▸ Assignment: Lines outside the range are not wanted. Give again exactly the lines between the line holding "Figure 6. Mitotic" and the line holding "Figure 2. General", inclusive, from the listing below.

▸ Data for this exercise:
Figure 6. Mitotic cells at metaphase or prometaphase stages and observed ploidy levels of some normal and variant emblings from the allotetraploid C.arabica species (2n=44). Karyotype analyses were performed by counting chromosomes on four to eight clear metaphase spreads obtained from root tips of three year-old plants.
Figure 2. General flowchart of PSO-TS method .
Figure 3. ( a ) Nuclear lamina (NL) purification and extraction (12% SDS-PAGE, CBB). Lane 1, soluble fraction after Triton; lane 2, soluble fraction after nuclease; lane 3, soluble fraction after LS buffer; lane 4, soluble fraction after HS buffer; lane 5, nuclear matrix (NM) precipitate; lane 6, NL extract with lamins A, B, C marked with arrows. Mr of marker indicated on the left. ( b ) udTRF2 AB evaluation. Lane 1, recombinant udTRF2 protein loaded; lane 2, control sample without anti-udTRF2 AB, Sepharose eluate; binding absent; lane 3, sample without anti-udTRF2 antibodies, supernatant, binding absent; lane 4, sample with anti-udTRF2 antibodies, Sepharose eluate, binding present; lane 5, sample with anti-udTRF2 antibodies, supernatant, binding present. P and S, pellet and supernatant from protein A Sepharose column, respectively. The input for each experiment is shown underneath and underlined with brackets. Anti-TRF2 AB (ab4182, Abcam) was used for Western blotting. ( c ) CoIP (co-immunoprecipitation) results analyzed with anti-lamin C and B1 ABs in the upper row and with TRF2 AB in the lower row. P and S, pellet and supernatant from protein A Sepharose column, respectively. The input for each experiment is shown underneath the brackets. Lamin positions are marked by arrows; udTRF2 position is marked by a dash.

...

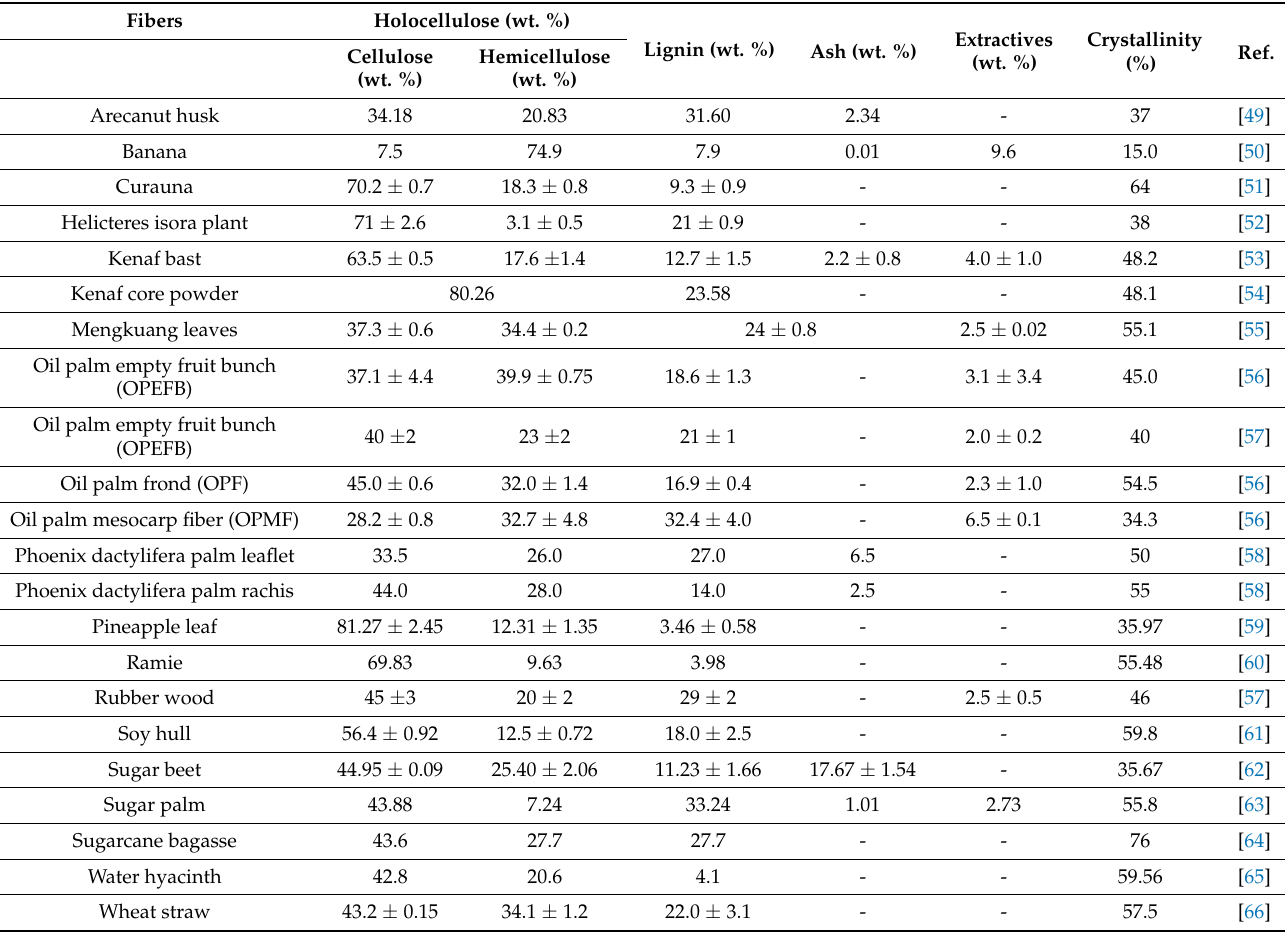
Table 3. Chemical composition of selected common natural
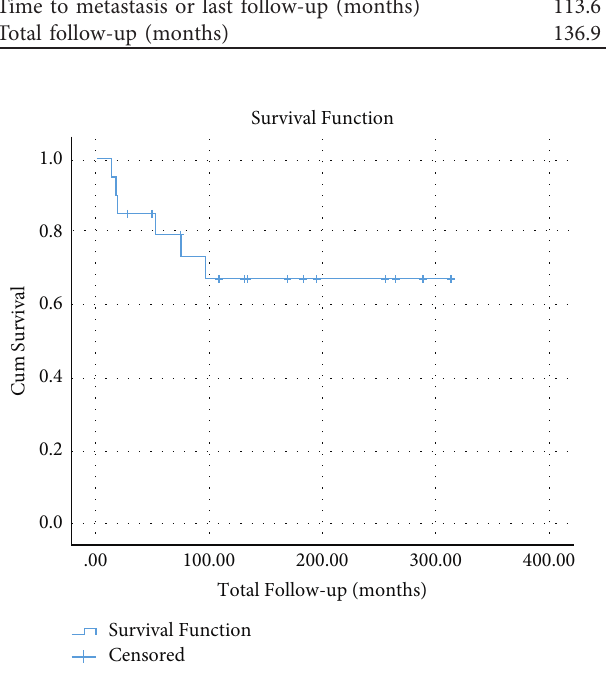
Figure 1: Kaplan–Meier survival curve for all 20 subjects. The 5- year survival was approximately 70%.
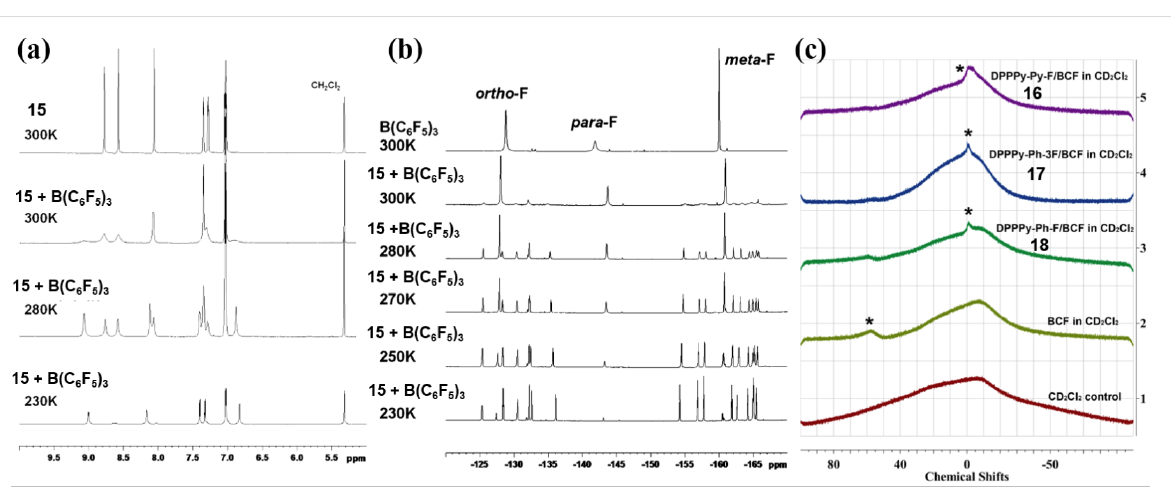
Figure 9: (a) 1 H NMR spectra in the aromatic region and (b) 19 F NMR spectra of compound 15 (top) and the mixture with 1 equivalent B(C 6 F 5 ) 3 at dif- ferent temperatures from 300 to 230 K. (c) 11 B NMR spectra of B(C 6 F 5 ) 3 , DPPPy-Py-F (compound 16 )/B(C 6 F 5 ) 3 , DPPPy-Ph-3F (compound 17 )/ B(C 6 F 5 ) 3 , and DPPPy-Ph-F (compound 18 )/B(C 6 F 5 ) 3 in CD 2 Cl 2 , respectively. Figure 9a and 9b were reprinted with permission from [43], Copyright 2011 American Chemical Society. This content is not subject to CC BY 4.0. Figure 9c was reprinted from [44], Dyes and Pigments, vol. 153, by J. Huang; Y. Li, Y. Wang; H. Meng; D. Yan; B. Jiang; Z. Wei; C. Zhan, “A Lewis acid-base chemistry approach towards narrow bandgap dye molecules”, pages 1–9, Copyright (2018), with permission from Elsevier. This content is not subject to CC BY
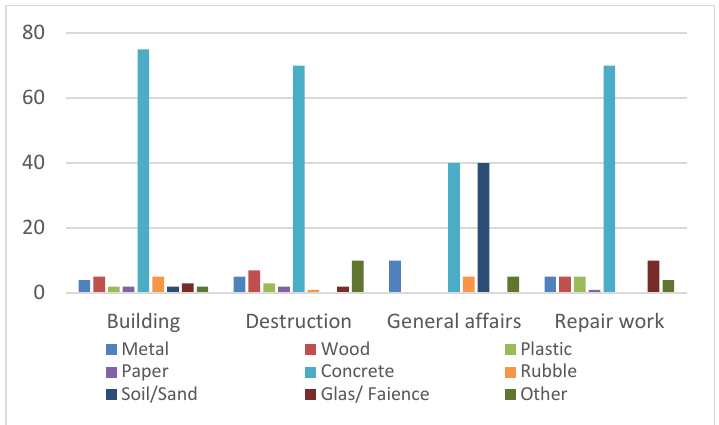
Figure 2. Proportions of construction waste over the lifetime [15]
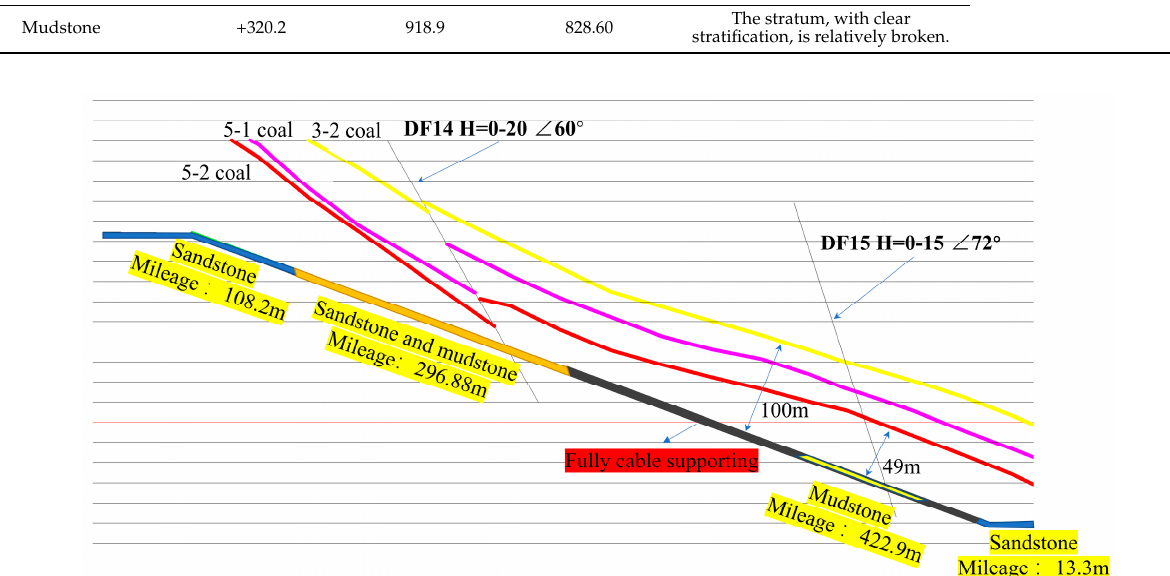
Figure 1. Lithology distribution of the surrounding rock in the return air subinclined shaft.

* * *

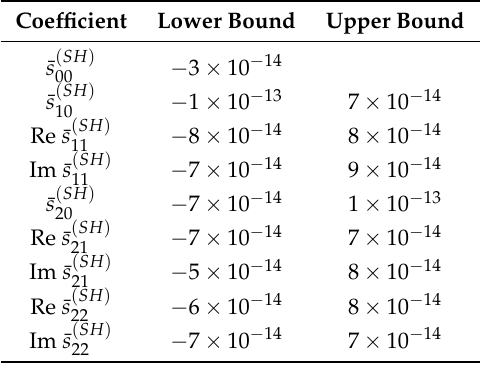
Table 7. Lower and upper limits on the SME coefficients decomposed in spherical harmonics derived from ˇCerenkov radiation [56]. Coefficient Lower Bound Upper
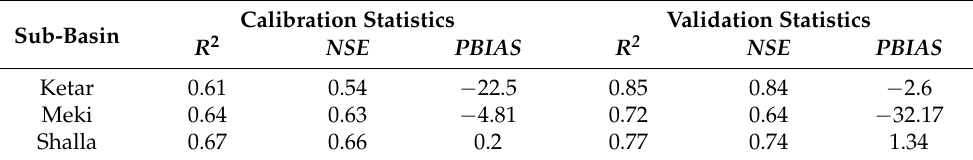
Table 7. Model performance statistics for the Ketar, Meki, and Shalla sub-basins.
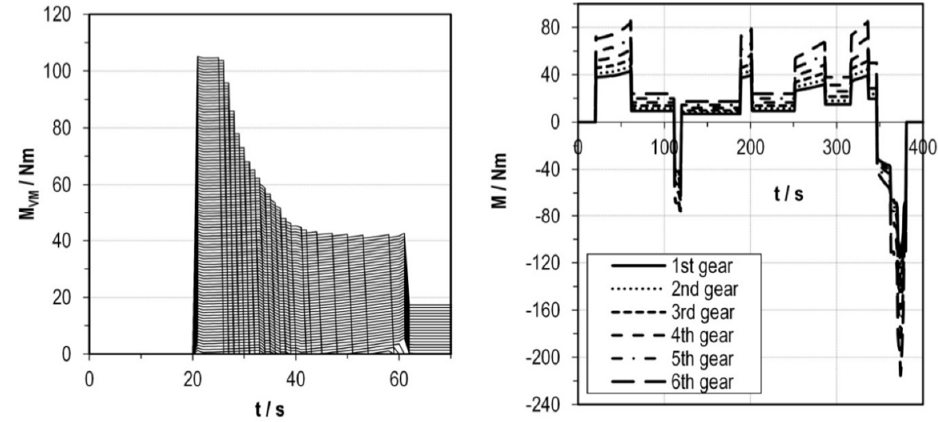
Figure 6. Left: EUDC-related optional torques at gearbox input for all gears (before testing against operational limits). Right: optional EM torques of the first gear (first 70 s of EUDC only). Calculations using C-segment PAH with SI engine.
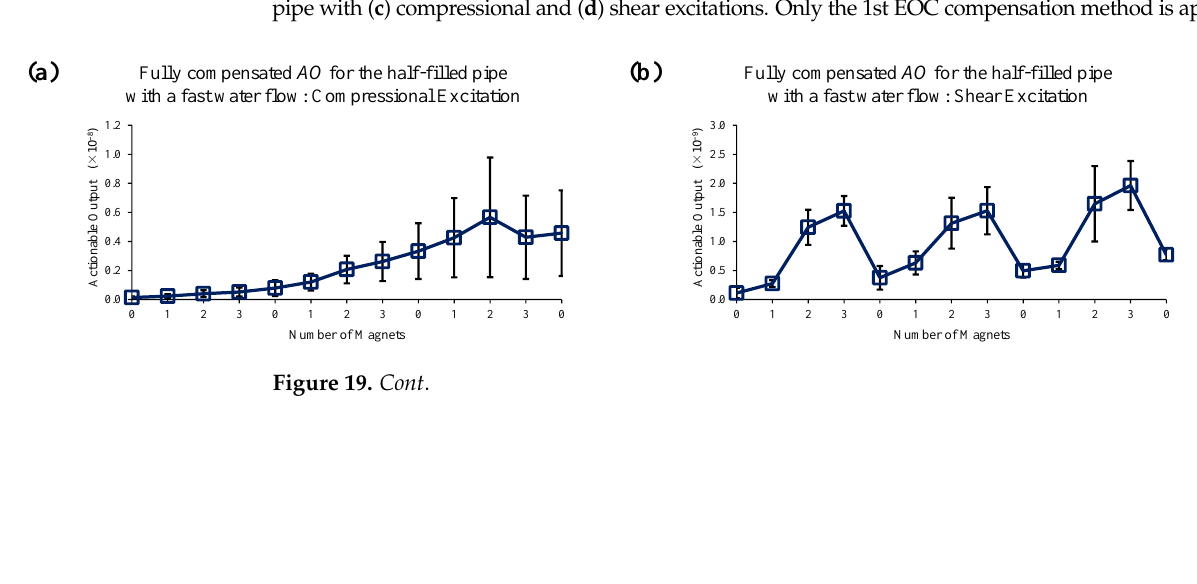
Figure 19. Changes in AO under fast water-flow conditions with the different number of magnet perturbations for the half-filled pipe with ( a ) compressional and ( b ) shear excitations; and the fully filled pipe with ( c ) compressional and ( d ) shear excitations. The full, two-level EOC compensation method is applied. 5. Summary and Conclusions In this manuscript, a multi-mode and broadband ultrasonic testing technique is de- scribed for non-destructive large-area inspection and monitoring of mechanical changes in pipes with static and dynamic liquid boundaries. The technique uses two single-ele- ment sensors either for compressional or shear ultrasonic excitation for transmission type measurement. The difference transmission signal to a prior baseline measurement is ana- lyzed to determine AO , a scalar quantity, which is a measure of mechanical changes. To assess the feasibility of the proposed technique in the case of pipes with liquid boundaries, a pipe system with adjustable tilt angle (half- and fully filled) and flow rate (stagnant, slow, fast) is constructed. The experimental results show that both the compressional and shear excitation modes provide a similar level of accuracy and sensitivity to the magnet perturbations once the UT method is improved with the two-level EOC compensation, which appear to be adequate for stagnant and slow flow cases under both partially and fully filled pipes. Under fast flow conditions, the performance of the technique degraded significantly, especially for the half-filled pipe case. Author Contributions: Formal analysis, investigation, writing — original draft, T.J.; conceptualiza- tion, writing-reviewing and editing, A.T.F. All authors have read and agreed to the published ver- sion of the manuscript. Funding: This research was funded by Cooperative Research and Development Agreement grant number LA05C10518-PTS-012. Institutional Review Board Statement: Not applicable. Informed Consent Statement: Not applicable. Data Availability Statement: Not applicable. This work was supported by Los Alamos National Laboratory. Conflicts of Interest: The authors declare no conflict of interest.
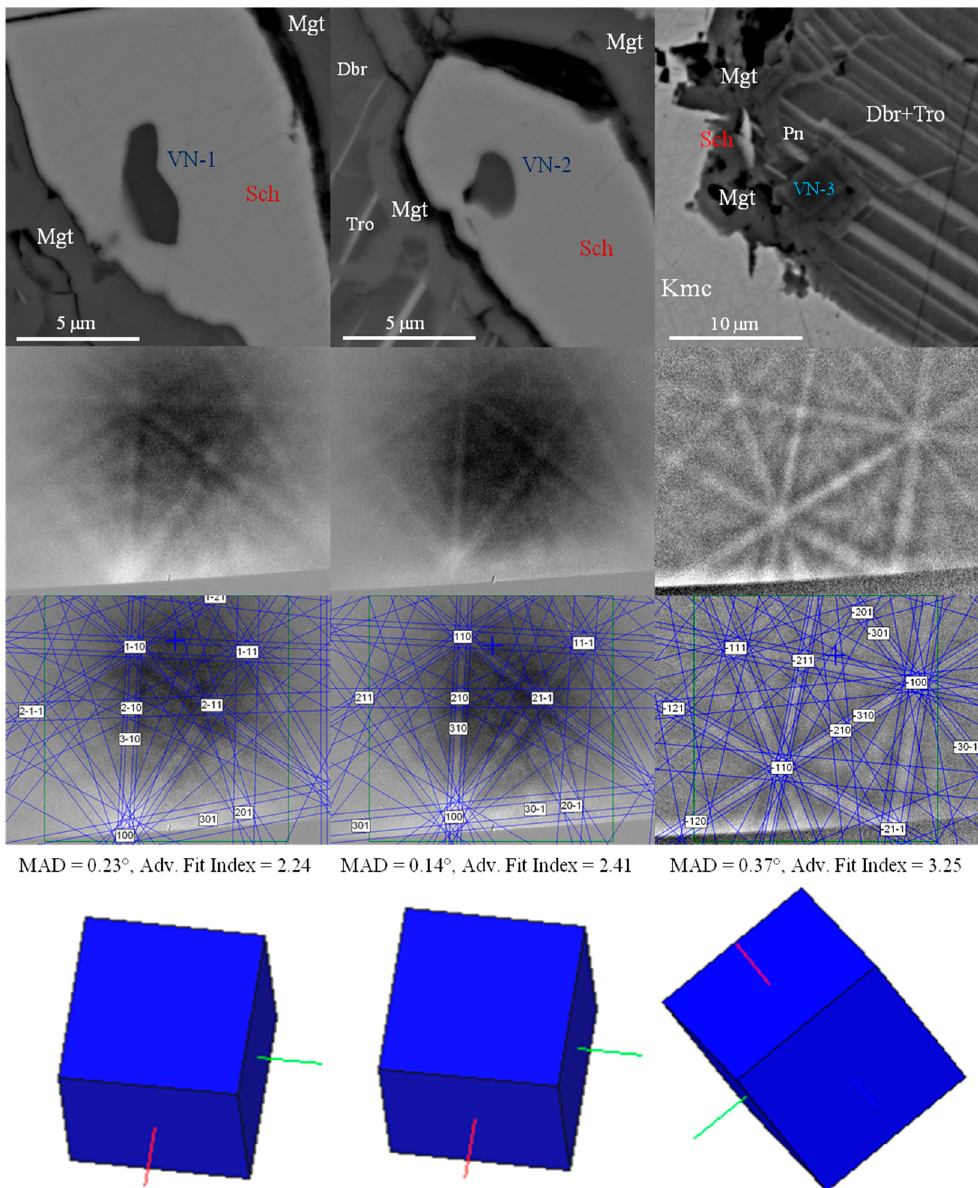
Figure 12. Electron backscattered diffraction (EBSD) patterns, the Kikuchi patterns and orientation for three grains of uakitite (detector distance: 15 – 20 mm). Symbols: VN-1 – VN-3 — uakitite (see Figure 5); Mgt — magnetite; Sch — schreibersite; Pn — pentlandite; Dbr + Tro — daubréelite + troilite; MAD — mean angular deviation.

▸ Exercise response:
Figure 6. Mitotic cells at metaphase or prometaphase stages and observed ploidy levels of some normal and variant emblings from the allotetraploid C.arabica species (2n=44). Karyotype analyses were performed by counting chromosomes on four to eight clear metaphase spreads obtained from root tips of three year-old plants.
Figure 2. General flowchart of PSO-TS method .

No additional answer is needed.